Starting with this admittedly trivial aspect of the subject: If you find yourself using “thing” and “stuff” a lot in your writing (and “You know what I mean” in your speech), there’s a decent chance you haven’t thought your subject through. Thing and stuff are vague generalities whose use should be reserved for the most general cases only. Otherwise you can always find a more precise word or phrase that helps readers home in on what you’re talking about.

But that’s more symptom than anything else. I’m talking about the admirable but ultimately misplaced focus many analysts and designers have to get the documentation right. Not that getting it wrong is better, understand. It’s that …

An illustration: Imagine you’re documenting a business process, as is required for various business certifications that start with “ISO,” as well as being insisted upon by one or two maturity model variants. You get the experts into a room, ask what triggers the process in question, ask “and then what happens?” over and over again, and use the answers to build a comprehensive flow chart comprised of a few hundred boxes connected by appropriate arrows and requires a large-format printer to render.

You’ve accurately documented the process, which is useful. The shortcoming: While you’ve documented the process you don’t understand it.

In part, it’s a forest/trees problem — excessive detail can obscure the essentials. As we’re using process analysis as our exemplar (and I’m constructing a strawman to flail at), imagine that instead of setting a goal of “documenting the process” we made our goal understanding it instead. What would we have done differently?

First, we’d have started by listing the process’s outputs. They’re the essence of what matters. Everything else is just the means to producing them; any other means is equally valid.

Next, the inputs — the raw materials the process transforms into its outputs.
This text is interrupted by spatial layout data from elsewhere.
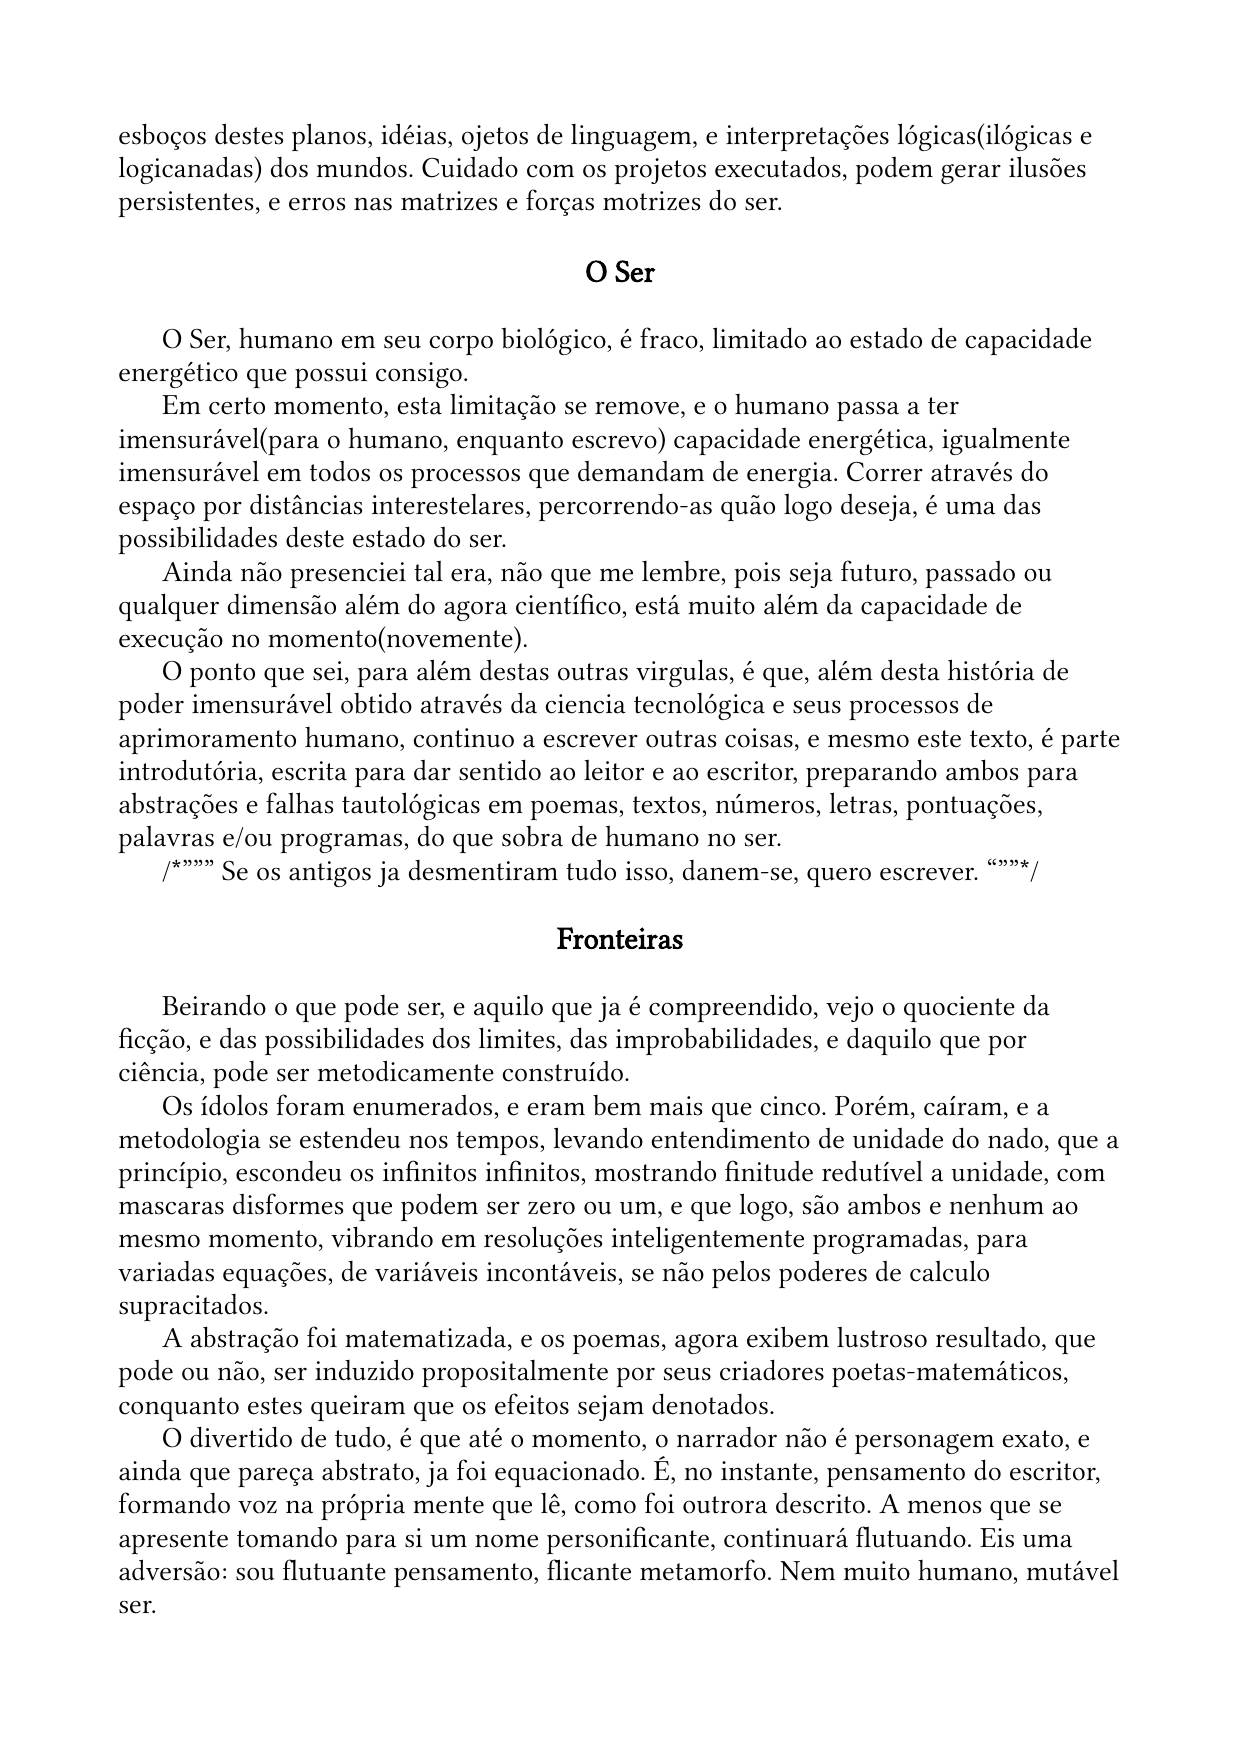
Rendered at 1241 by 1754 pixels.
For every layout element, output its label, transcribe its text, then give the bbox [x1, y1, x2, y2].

text O Ser [118, 253, 1122, 289]
text Em certo momento, esta limitação se remove, e o humano passa a ter imensurável(para o humano, enquanto escrevo) capacidade energética, igualmente imensurável em todos os processos que demandam de energia. Correr através do espaço por distâncias interestelares, percorrendo-as quão logo deseja, é uma das possibilidades deste estado do ser. [118, 389, 1122, 555]
text A abstração foi matematizada, e os poemas, agora exibem lustroso resultado, que pode ou não, ser induzido propositalmente por seus criadores poetas-matemáticos, conquanto estes queiram que os efeitos sejam denotados. [118, 1322, 1122, 1421]
text O ponto que sei, para além destas outras virgulas, é que, além desta história de poder imensurável obtido através da ciencia tecnológica e seus processos de aprimoramento humano, continuo a escrever outras coisas, e mesmo este texto, é parte introdutória, escrita para dar sentido ao leitor e ao escritor, preparando ambos para abstrações e falhas tautológicas em poemas, textos, números, letras, pontuações, palavras e/ou programas, do que sobra de humano no ser. [118, 654, 1122, 854]
text O divertido de tudo, é que até o momento, o narrador não é personagem exato, e ainda que pareça abstrato, ja foi equacionado. É, no instante, pensamento do escritor, formando voz na própria mente que lê, como foi outrora descrito. A menos que se apresente tomando para si um nome personificante, continuará flutuando. Eis uma adversão: sou flutuante pensamento, flicante metamorfo. Nem muito humano, mutável ser. [118, 1421, 1122, 1621]
text O Ser, humano em seu corpo biológico, é fraco, limitado ao estado de capacidade energético que possui consigo. [118, 322, 1122, 389]
text Beirando o que pode ser, e aquilo que ja é compreendido, vejo o quociente da ficção, e das possibilidades dos limites, das improbabilidades, e daquilo que por ciência, pode ser metodicamente construído. [118, 989, 1122, 1089]
text Fronteiras [118, 920, 1122, 956]
text /*””” Se os antigos ja desmentiram tudo isso, danem-se, quero escrever. “””*/ [118, 854, 1122, 887]
text Os ídolos foram enumerados, e eram bem mais que cinco. Porém, caíram, e a metodologia se estendeu nos tempos, levando entendimento de unidade do nado, que a princípio, escondeu os infinitos infinitos, mostrando finitude redutível a unidade, com mascaras disformes que podem ser zero ou um, e que logo, são ambos e nenhum ao mesmo momento, vibrando em resoluções inteligentemente programadas, para variadas equações, de variáveis incontáveis, se não pelos poderes de calculo supracitados. [118, 1089, 1122, 1322]
text esboços destes planos, idéias, ojetos de linguagem, e interpretações lógicas(ilógicas e logicanadas) dos mundos. Cuidado com os projetos executados, podem gerar ilusões persistentes, e erros nas matrizes e forças motrizes do ser. [118, 118, 1122, 218]
text Ainda não presenciei tal era, não que me lembre, pois seja futuro, passado ou qualquer dimensão além do agora científico, está muito além da capacidade de execução no momento(novemente). [118, 555, 1122, 654]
Following that … and this won’t be surprising to regular readers … are the organization’s priorities with respect to process optimization. Organizing a process to (for example) maximize flexibility can lead to a very different design than optimizing for, say, a low defect rate (Chapter 3 of Bare Bones Change Management provides a reasonably complete account of process optimization parameters and their trade-offs).

Now is it time for the flow chart? Sorta. Now is the time for flow charts that follow guidelines along the lines of what the Rational Unified Process advises for developing use cases: If you have more than about seven steps in your process description you need to re-think your process description.

Which is often four steps too many, as a very large number of business processes have only three steps to describe: Collect information -> Update databases -> Create process outputs.

Simplistic? Not really, although it is an awfully simple account. Its value is in encouraging this question: Is there a simpler way to collect all the information and use it to update the database?

Because the next step is to drill down each step into the process flow inside it, also adhering to the seven-or-so step guideline. Three layers is almost always enough detail; I’ve never seen a process that’s needed more than four (I’ll save you the math — that’s enough room to describe 2,401 process steps).

But if you follow these guidelines without making understanding the point, all you’ll have accomplished is to document the process differently. Everything I’ve described here is just a means to that end — a way to facilitate understanding.

Not that understanding, all by itself, will do you much good either. But it’s a prerequisite to what you do need.

No, not love, no matter what Sergeant Pepper’s Lonely Hearts Club Band sings, and no matter how pleasant the experience.

What you need, in the world of business, at least, are insights. You get them by understanding something deeply enough to visualize it.

Which is one reason I wish we could stop calling the stuff “documentation.” It might describe what the stuff is, but it misses what matters … what it’s for.